Since Election Day 2016, I spend each day trying to find the fine line between being informed and maintaining my sanity.
It’s not working.
As soon as Donald Trump had become the GOP front runner in the election, I began talking about him, his rhetoric, and the terror I felt at the possibility he would be elected. Over the last few months, my fears have come true.
Trump ran on a campaign of hatred and exclusion. Anyone expecting less from his administration hasn’t been paying attention. He’s a 70-year-old man who has never shown the capacity to change. He believes his intelligence and experience are “the best” and surrounds himself only with “yes people.”
No one can control him.
More importantly, he’s banking on the American people’s short attention spans and exhaustion.
Do you remember the disappearance (and murder) of Chandra Levy?
Her disappearance was all over the news in the summer of 2001, but after the 9/11 attacks we never heard about her again.
Do you remember the controversy about Rachel Dolezal?
It was all anyone could talk about for almost a week in June, 2015; until the SCOTUS decisions on the ACA and Marriage Equality.
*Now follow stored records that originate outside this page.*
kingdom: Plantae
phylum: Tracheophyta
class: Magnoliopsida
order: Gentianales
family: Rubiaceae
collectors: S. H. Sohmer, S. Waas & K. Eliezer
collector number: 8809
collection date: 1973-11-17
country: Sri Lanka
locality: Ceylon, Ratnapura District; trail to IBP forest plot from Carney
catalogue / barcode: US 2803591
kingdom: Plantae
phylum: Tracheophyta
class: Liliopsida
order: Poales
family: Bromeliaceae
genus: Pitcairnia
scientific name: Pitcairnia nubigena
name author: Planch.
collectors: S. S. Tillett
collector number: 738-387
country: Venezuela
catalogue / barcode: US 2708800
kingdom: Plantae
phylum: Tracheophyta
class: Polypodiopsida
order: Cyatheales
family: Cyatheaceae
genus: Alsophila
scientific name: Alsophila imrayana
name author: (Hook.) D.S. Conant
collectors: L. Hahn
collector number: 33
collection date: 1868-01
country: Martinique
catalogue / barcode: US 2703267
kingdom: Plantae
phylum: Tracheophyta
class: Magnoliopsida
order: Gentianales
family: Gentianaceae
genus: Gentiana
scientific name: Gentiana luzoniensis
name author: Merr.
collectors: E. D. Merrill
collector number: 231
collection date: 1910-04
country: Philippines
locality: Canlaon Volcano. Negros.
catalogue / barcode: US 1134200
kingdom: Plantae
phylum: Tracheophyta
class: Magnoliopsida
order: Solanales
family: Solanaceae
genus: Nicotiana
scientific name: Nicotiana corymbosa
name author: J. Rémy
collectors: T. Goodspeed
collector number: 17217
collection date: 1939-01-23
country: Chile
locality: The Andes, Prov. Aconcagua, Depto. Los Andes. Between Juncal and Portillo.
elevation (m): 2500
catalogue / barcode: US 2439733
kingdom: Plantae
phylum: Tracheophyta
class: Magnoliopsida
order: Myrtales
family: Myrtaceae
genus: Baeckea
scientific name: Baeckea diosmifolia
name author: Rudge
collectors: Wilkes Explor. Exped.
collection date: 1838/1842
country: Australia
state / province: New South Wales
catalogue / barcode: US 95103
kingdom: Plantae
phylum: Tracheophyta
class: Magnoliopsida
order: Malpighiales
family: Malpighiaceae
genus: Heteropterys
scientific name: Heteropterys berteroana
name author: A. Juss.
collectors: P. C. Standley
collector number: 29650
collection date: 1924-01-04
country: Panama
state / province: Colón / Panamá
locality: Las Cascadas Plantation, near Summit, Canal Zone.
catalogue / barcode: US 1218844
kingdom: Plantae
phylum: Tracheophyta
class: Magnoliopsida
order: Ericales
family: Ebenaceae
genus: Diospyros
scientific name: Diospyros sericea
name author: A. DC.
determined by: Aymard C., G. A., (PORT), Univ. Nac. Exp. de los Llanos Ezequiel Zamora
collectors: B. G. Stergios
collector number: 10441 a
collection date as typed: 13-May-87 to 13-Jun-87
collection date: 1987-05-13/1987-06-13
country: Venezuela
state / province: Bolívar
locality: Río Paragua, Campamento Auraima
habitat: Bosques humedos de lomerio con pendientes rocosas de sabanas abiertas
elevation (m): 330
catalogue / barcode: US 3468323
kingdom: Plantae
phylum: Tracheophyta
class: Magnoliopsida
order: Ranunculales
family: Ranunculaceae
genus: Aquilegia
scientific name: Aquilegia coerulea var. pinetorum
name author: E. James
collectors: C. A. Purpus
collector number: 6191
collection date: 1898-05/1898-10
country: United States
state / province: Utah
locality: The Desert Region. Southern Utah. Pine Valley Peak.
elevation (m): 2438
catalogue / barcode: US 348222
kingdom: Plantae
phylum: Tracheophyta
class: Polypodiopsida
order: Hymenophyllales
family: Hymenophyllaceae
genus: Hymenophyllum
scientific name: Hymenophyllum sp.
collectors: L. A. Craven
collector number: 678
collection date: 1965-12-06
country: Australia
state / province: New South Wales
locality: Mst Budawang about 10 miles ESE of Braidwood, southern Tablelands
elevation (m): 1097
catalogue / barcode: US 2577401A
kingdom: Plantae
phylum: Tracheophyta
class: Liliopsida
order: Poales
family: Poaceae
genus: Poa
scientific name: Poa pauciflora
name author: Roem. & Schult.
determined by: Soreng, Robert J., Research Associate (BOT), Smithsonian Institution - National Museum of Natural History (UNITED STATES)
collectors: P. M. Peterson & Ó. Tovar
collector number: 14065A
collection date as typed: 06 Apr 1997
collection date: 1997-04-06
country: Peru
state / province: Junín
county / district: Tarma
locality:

The Reality TV POTUS and his media mogul right-hand man know better than most how to manipulate the country: they rile up crowds (both for and against them); they divert focus to minutiae; and they overwhelm us with a constant barrage of information and misinformation.
As Yonatan Zunger wrote in his Medium article, Trial Balloon for a Coup,
It wouldn’t surprise me if the goal is to create “resistance fatigue,” to get Americans to the point where they’re more likely to say “Oh, another protest? Don’t you guys ever stop?” relatively quickly.
They’re counting on us getting tired of reading the news, sharing our concerns, and rallying to support those we love.
They’re counting on us imploring our friends and family to get back to “what social media is supposed to be for.”
The Trump/Bannon White House wants us to give up; they want us to decide we can’t take it anymore; they want us to stop reading the news and sharing the realities of what they’re doing. Then they’ll have exactly what they want: an uninformed, apathetic electorate.
If we want to be part of the Resistance, we have to stay informed. A representative democracy only works when we’re informed and we make our voices heard.
Politics is personal. Don’t let anyone tell you it’s not.
Reblogged this on Gretchen Gales.
Yes!
A motivating discussion is definitely worth comment.
I do believe that you should publish more on this subject matter, it may not be a taboo matter but usually people do not speak about these issues.
To the next! Kind regards!!
Thanks for the encouragement! I’ll definitely keep writing about it!